[EXTRACTED TEXT — start]

Paediatrics: Insertion of a chest drain

2021-03-05 12:00 AM

This procedure is used to drain a pneumothorax, pleural effusion or chylothorax.

Insertion of a chest drain


This procedure is used to drain a pneumothorax, pleural effusion or chylothorax. In an emergency (most commonly due to a tension pneumothorax), drainage should first be performed by inserting 21–23G butterfly into the affected side at the second intercostal space in the mid-clavicular line. The butterfly tubing can be placed underwater following insertion; alternatively, a 3-way tap can be attached allowing aspiration with a syringe. Once the child is stable, a formal chest drain should be inserted.


  • Antiseptic solution: e.g. 0.5% chlorhexidine.
  • Local anaesthetic: e.g. 1% lidocaine, needle, and 10mL syringe.
  • Intercostal drain: size ranges from 8–12Fr for newborns up to 18Fr for young adults.
  • Straight surgical scalpel blade, artery forceps, and suture.
  • Sterile dressing pack (including gauze, gloves, drapes).
  • The underwater drainage system and suction pump.
  • Steri-Strips®and plastic transparent dressing, e.g. Tegaderm®.


  • Lie the child supine with the affected side raised by 30–45° using a towel.
  • Raise the arm towards the head.
  • Suitable sites are the fourth intercostal space in the mid-axillary line (be careful to avoid the nipple), and the second intercostal space in the mid-clavicle line.
  • Chest drain insertion should be performed using a strict aseptic technique.
  • Wash hands and put on sterile gloves, gown, +/– surgical mask.
  • Clean skin over the insertion site with an antiseptic solution.
  • Prepare sterile field, then infiltrate a small amount of local anaesthetic into the tissues down to the pleura.
  • Wait for 1–2min, then make a small skin incision with the scalpel just above and parallel to rib. Note: Blood vessels lie just below each rib.
  • Using artery forceps make a blunt dissection down to and through the parietal pleura.

[EXTRACTED TEXT — finish]
[SOURCE INFORMATION — start]

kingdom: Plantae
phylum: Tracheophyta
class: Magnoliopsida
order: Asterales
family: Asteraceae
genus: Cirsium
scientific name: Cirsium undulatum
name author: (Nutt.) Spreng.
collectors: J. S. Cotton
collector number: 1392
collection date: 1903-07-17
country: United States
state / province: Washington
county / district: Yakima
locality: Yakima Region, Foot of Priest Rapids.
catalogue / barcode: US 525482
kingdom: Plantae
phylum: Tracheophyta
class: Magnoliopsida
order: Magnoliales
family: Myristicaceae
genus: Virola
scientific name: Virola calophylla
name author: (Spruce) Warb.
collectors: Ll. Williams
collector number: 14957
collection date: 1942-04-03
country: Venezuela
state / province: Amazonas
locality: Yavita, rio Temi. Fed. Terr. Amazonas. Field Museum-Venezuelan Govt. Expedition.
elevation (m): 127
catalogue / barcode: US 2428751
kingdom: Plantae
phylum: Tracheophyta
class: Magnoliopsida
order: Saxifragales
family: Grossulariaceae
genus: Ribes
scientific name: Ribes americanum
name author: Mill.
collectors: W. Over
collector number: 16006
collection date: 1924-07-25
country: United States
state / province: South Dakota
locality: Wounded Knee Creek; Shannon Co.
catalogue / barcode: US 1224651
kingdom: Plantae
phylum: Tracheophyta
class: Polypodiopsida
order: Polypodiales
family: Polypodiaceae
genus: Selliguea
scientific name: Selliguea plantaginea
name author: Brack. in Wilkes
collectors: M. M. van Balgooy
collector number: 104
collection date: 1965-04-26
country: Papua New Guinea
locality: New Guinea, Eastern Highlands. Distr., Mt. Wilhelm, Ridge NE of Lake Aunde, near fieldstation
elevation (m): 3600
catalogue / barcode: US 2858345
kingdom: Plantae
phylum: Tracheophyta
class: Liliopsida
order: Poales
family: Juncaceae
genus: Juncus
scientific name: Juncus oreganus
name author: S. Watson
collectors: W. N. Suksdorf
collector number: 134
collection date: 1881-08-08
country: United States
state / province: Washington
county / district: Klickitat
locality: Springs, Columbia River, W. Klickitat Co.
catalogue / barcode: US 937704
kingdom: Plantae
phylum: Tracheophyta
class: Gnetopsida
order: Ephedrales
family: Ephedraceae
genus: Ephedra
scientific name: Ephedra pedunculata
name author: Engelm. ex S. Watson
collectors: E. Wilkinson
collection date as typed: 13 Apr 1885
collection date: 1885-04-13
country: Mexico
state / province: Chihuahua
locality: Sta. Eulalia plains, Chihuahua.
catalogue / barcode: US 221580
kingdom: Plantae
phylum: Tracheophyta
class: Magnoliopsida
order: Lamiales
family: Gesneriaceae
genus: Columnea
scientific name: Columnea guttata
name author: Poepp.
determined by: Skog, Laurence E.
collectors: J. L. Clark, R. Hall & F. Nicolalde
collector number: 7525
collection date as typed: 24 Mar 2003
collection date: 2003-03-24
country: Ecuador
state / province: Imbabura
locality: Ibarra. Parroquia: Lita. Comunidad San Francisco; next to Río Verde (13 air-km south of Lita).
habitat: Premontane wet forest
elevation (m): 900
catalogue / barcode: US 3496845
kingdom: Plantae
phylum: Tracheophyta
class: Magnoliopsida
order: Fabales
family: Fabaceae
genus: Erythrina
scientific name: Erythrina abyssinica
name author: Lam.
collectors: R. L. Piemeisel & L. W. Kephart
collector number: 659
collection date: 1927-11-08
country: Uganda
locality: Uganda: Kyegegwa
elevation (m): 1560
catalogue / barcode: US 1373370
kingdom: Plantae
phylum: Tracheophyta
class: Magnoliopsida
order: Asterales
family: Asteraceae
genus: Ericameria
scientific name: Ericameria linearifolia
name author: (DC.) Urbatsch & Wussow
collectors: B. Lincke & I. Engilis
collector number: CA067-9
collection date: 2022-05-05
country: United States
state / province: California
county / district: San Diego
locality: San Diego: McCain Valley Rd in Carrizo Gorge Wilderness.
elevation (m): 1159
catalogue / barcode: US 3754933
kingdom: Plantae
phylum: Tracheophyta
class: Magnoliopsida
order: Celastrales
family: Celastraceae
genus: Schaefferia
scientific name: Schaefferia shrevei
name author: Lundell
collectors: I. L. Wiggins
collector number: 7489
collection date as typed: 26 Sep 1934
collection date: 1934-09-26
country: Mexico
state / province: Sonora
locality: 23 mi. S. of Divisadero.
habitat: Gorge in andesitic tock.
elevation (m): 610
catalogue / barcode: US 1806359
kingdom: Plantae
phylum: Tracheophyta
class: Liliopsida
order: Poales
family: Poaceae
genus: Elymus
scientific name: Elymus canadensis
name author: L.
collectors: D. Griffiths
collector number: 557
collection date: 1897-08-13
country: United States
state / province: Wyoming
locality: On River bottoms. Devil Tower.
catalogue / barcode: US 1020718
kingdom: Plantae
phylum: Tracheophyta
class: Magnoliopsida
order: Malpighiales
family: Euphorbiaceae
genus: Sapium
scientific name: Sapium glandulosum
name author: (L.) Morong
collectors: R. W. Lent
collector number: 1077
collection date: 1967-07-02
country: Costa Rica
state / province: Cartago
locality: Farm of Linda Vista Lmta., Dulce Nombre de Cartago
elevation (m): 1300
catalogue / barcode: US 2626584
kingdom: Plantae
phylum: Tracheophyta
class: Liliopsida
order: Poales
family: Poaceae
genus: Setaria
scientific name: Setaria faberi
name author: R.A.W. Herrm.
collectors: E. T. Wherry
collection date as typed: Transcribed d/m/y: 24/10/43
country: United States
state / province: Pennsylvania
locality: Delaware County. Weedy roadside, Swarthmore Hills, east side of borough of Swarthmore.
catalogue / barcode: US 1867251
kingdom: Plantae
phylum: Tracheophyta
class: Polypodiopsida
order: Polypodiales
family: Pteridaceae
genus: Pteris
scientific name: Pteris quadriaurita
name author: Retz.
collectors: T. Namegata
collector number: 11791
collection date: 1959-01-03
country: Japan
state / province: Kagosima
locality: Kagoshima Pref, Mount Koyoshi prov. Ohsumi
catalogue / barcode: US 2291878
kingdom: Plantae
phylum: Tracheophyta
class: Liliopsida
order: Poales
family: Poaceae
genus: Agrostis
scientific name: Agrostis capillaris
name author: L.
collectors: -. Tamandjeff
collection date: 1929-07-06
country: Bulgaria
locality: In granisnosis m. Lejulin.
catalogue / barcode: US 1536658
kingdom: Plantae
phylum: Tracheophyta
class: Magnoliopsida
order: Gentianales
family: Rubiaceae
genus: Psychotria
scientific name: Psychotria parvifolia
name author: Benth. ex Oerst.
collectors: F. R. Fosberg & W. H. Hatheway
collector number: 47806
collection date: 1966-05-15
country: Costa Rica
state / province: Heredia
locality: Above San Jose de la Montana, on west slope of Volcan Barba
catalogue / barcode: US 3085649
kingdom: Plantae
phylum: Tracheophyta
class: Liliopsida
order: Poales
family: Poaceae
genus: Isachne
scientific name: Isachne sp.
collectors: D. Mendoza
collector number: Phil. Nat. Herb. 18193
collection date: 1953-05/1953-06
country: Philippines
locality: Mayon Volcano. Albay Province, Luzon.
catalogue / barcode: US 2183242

[SOURCE INFORMATION — finish]

_DIRECTIONS:_
**a.** In the chest drain text, what size of intercostal drain is given for newborns?
**b.** From the chest drain text, copy word for word the passage that starts with the words containing "Paediatrics: Insertion of" and ends with "and 10mL syringe.".

_RESPONSES TO THE EXERCISE:_
**a.** 8–12Fr

**b.**
Paediatrics: Insertion of a chest drain

2021-03-05 12:00 AM

This procedure is used to drain a pneumothorax, pleural effusion or chylothorax.

Insertion of a chest drain


This procedure is used to drain a pneumothorax, pleural effusion or chylothorax. In an emergency (most commonly due to a tension pneumothorax), drainage should first be performed by inserting 21–23G butterfly into the affected side at the second intercostal space in the mid-clavicular line. The butterfly tubing can be placed underwater following insertion; alternatively, a 3-way tap can be attached allowing aspiration with a syringe. Once the child is stable, a formal chest drain should be inserted.


  • Antiseptic solution: e.g. 0.5% chlorhexidine.
  • Local anaesthetic: e.g. 1% lidocaine, needle, and 10mL syringe.